Por Josana C. Gonçalves – Design de moda

O Brasil é um país de clima tropical em sua grande parte territorial e, embora algumas regiões, como aqui no Sul, com clima ameno, típico de cidades europeias, a nossa cultura não nos deixa esquecer quem somos: brasileiros, frutos de uma grande miscigenação de raças, costumes, gostos e paisagens paradisíacas.

Nosso sol brilha (quase) o ano inteiro na maior parte do país (em Curitiba nem tanto!), e de uns tempos para cá o calor só tem aumentado e mudado a forma de vestir de muitas pessoas que estavam habituadas a usar roupas mais fechadas.

Na moda, existe um item que, não só permite que as mulheres andem mais confortáveis e femininas, mas que no verão torna-se uma ótima opção por sua versatilidade e frescor.

Estamos falando da saia! Peça que agrada a maioria mulheres, dadas algumas exceções. Certas moças podem se queixar desta peça e explicar o porquê não gostam dela ou por quais razões não a usam. Mas acho difícil olhá-las (principalmente sob o olhar masculino) e achar que estejam inapropriadas ou sem graça.

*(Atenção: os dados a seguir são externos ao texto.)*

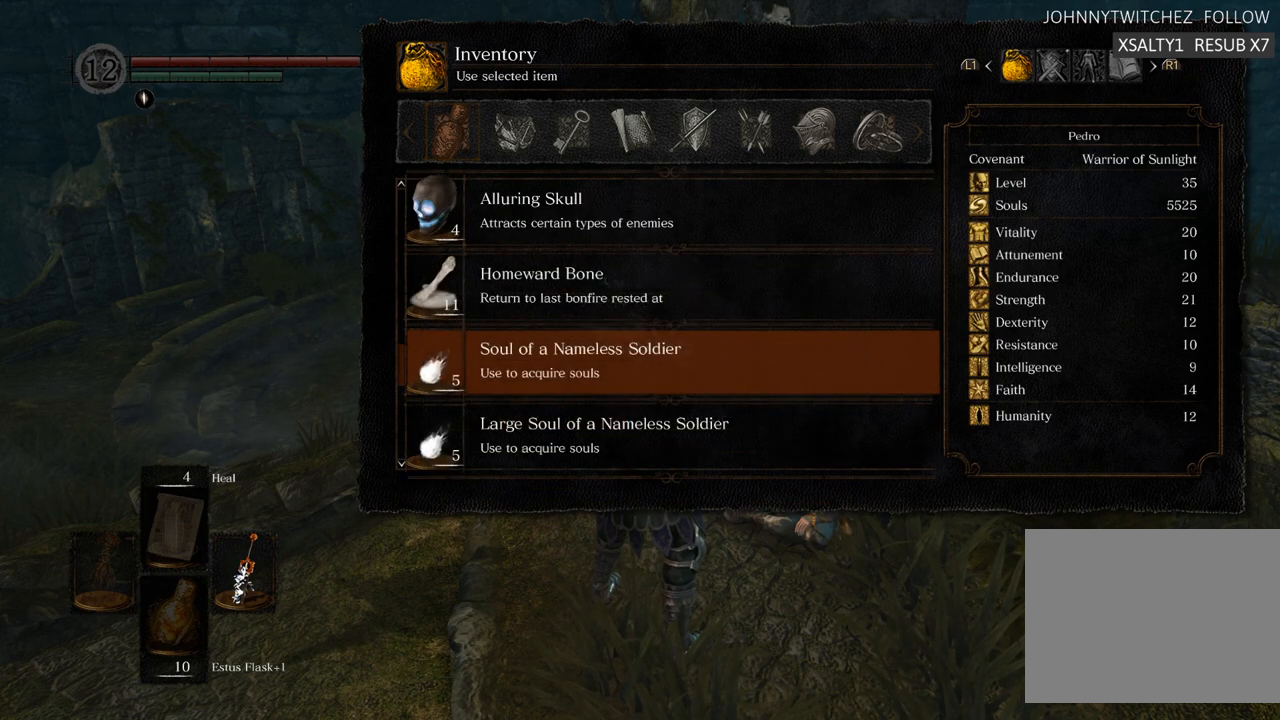
{"buttons": [], "left_stick": "center", "right_stick": "center", "events": []}
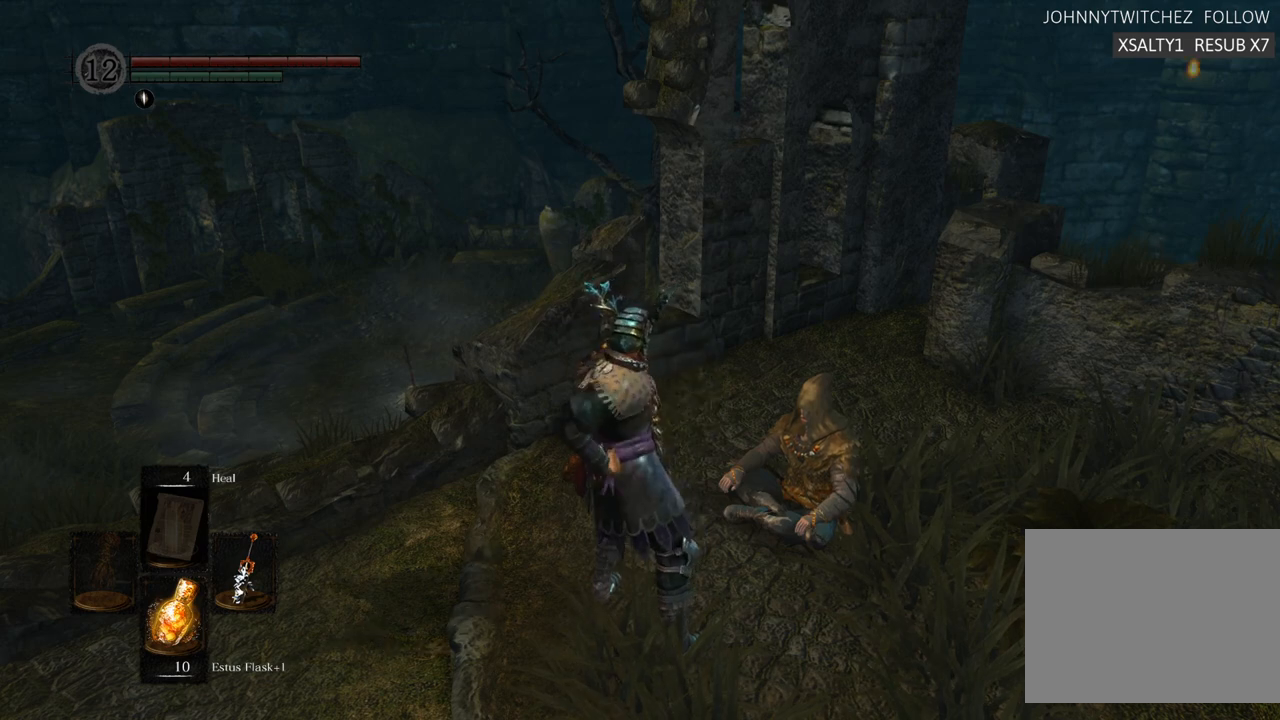
{"buttons": [], "left_stick": "center", "right_stick": "center", "events": []}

Quando usada respeitando o bom senso e o tipo de corpo de cada mulher, além do estilo pessoal, esta peça pode trazer charme e elegância ao dia-a-dia. Cada um tem seu ponto de vista, sua liberdade, personalidade e identidade, e nem sempre a saia será um item priorizado por muitas de nós que não simpatizam com ela.

Falar de saias é contar história e observar como o comportamento da mulher, na conquista por sua independência, econômica, cultural e social, mexeram nos volumes, proporções e, principalmente no seu comprimento.

Mas, fazer essa abordagem daria muito ‘pano pra manga’, ou melhor, pra saia! Então, seremos mais objetivos para falar dela.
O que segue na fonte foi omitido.